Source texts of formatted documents
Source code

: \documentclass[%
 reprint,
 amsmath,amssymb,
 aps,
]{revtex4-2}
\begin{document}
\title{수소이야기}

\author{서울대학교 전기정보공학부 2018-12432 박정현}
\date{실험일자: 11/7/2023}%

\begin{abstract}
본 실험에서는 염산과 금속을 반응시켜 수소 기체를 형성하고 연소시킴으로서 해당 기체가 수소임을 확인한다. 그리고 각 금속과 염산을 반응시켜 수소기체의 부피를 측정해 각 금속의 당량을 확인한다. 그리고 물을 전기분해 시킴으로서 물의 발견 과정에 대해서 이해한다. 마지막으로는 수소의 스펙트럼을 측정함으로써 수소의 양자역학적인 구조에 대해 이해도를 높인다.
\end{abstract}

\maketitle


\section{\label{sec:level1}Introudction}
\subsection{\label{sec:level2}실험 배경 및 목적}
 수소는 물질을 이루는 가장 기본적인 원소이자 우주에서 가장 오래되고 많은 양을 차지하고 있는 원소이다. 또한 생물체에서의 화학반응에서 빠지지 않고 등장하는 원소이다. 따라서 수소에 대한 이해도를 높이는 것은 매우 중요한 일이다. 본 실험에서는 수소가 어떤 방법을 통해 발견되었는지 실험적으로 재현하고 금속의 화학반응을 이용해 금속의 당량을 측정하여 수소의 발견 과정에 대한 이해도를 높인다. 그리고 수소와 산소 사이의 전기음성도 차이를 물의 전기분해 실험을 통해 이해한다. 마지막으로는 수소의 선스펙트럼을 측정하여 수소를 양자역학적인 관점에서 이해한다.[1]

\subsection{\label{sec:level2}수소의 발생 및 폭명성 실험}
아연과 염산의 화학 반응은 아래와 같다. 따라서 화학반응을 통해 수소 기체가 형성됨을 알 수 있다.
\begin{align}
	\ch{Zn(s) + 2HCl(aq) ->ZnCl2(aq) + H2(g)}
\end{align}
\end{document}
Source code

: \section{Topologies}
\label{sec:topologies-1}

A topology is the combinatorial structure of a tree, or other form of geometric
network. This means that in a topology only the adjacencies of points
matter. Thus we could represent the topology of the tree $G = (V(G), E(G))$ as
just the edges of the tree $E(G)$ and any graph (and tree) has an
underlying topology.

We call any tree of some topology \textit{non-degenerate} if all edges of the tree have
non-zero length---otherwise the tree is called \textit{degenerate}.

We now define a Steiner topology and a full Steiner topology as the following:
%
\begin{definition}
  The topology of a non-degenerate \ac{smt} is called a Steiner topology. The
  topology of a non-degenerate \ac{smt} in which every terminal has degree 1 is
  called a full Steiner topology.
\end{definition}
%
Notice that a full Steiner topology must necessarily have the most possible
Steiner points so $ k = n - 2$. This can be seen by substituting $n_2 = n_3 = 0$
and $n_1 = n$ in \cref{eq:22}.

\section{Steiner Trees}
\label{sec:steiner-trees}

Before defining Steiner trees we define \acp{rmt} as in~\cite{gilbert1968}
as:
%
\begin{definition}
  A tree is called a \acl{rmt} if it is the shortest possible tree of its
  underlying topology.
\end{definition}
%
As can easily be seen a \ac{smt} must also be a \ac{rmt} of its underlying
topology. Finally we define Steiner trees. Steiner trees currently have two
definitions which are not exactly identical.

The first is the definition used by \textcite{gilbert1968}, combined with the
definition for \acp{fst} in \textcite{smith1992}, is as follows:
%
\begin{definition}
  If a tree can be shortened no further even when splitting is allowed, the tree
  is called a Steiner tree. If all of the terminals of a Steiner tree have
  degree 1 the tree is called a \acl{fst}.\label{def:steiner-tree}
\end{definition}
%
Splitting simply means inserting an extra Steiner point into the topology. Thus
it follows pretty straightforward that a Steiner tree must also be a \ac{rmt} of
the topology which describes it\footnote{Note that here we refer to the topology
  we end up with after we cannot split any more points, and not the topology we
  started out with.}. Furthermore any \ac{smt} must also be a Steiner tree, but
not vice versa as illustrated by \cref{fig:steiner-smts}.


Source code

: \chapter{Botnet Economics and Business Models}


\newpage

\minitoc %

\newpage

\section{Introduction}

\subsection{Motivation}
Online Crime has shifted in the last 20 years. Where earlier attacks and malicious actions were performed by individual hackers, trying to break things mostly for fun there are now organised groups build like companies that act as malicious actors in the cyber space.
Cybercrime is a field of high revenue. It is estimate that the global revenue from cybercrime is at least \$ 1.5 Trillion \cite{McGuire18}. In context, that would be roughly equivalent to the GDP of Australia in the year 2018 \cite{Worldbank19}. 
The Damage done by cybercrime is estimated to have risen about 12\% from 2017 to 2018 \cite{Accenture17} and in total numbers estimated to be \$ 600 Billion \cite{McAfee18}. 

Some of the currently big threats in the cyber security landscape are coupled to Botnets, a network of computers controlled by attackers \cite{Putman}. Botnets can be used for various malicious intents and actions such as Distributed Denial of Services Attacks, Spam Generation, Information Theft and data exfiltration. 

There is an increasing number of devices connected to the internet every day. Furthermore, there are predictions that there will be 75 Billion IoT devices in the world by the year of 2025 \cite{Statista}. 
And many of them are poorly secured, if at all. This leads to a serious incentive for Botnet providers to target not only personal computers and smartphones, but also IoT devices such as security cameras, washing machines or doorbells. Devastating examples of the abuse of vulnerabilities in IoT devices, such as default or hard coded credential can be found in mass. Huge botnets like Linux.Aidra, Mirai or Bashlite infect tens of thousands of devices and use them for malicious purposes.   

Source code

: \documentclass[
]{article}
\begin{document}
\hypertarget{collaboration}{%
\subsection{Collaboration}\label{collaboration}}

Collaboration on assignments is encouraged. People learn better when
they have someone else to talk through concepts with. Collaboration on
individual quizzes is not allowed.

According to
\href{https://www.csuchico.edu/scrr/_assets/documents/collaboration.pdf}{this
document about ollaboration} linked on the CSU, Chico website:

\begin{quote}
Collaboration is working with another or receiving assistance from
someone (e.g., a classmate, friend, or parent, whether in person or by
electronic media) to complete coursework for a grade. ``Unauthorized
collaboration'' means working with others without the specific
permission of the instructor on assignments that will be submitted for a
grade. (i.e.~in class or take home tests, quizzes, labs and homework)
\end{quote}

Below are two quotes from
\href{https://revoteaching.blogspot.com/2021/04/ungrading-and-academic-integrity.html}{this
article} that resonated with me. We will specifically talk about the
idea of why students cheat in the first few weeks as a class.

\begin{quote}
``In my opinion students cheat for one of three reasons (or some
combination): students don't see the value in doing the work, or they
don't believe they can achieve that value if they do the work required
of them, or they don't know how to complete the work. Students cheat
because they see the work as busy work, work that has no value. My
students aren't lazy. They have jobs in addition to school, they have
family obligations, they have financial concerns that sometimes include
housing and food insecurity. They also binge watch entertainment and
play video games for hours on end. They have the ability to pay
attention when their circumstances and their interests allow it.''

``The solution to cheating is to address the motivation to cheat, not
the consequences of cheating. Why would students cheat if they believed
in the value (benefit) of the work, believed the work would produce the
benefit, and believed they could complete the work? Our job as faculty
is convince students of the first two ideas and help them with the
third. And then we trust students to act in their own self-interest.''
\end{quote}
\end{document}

EXERCISE BRIEF ::
Every line that contains the string "possible" should be returned from the data.

WRITTEN ANSWER ::
Notice that a full Steiner topology must necessarily have the most possible
  A tree is called a \acl{rmt} if it is the shortest possible tree of its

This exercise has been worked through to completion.